Seide.id – “Jujur itu tanpa beban. Hidup juga tentram.”
Nasihat Bapak itu terus menerus diingatkan pada anak-anaknya agar kami hidup jujur.
Bapak sungguh bangga pada Mas yang berani menolak kongkalikong pimpinannya, meskipun akhirnya Mas harus dimutasi alias dibuang ke tempat yang kering.
“Hujan itu ada masanya, Le. Begitu dengan rezeki. Selalu indah pada waktunya.”
Bagi saya sendiri peneguhan Bapak agar anak-anaknya bersikap jujur itu seperti oase di musim kemarau. Menyegarkan dahaga, sekaligus mententramkan jiwa, memberi rasa aman dan tentram.
Bersikap jujur, juga saya terapkan dalam berwirausaha, dan menjadi fondasi utama untuk membangun kepercayaan dengan mitra usaha maupun pelanggan.
Dengan jujur pada diri sendiri, kita makin peka dan dimampukan untuk melihat hal-hal yang menyimpang atau kecurangan.
Fakta itu dicontohkan oleh sahabat dan mentor saya dalam wirausaha, EJ yang miliki banyak usaha.
EJ lalu menceritakan karyawannya, DI yang tidak jujur. DI diminta terus terang dan dimaafkan, asal tidak mengulangi perbuatannya lagi.
DI keukeh dengan kebohongannya. Bahkan agar dipercaya oleh EJ, ia berani bersumpah hingga 3 kali. Akibatnya DI dipecat, lalu peristiwa tragis itu terjadi, istri DI meninggal mendadak di usia muda.
Saya juga melihat banyak bukti, orang biasa berbohong itu sering dibuka oleh mulutnya sendiri. Bicara tidak konsisten. Ibarat pagi kedelai sore tempe.

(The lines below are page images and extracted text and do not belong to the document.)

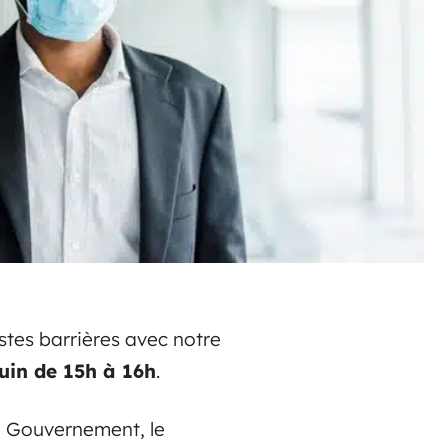
estes barrières avec notre
juin de 15h à 16h
.
le Gouvernement, le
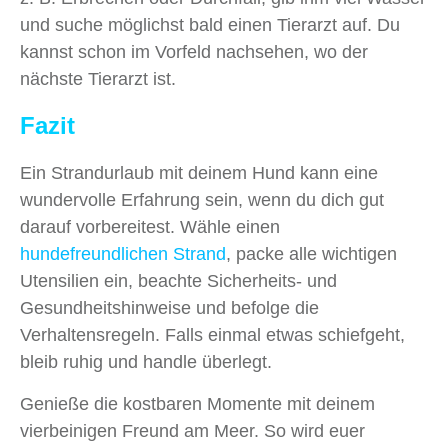
und suche möglichst bald einen Tierarzt auf. Du
kannst schon im Vorfeld nachsehen, wo der
nächste Tierarzt ist.
Fazit
Ein Strandurlaub mit deinem Hund kann eine
wundervolle Erfahrung sein, wenn du dich gut
darauf vorbereitest. Wähle einen
hundefreundlichen Strand
, packe alle wichtigen
Utensilien ein, beachte Sicherheits- und
Gesundheitshinweise und befolge die
Verhaltensregeln. Falls einmal etwas schiefgeht,
bleib ruhig und handle überlegt.
Genieße die kostbaren Momente mit deinem
vierbeinigen Freund am Meer. So wird euer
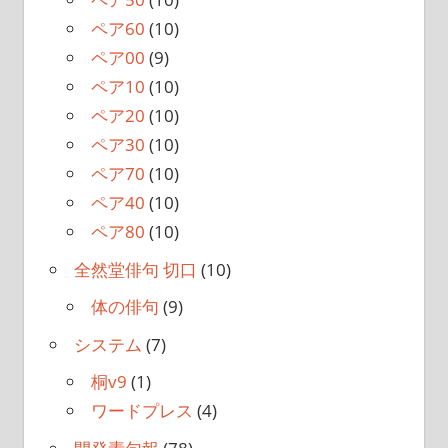
ペア60
(10)
ペア00
(9)
ペア10
(10)
ペア20
(10)
ペア30
(10)
ペア70
(10)
ペア40
(10)
ペア80
(10)
全然堂俳句 切口
(10)
体の俳句
(9)
システム
(7)
桐v9
(1)
ワードプレス
(4)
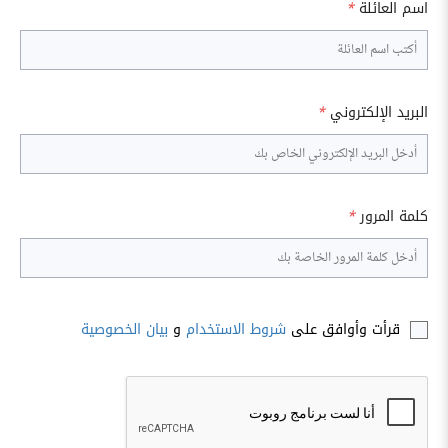
اسم العائلة
*
البريد الإلكتروني
*
كلمة المرور
*
قرأت وأوافق على
شروط الاستخدام
و
بيان الخصوصية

Orang yang senang berbohong itu hidupnya tidak tenang, waswas, dan dikejar oleh ketakutannya sendiri. Karena sesungguhnya, cepat atau lambat, keculasan atau kecurangan itu pasti terbongkar. Waktu yang bakal membukanya.
Jika orang beranggapan, bersikap jujur itu jauh dari rezeki, maka anggapan itu salah besar. Yang benar, bersikap jujur itu berat dan sulit dijalani. Ibarat pahit brotowali, tapi menyeharkan. Orang jujur itu butuh kerendahan hati. Jujur itu apa adanya, tidak ada yang ditutupi, dan realita. Semua terang berderang.
Orang yang jujur itu hidup dalam terang Tuhan. Hidup pun dijamin aman, tentram, dan bahagia.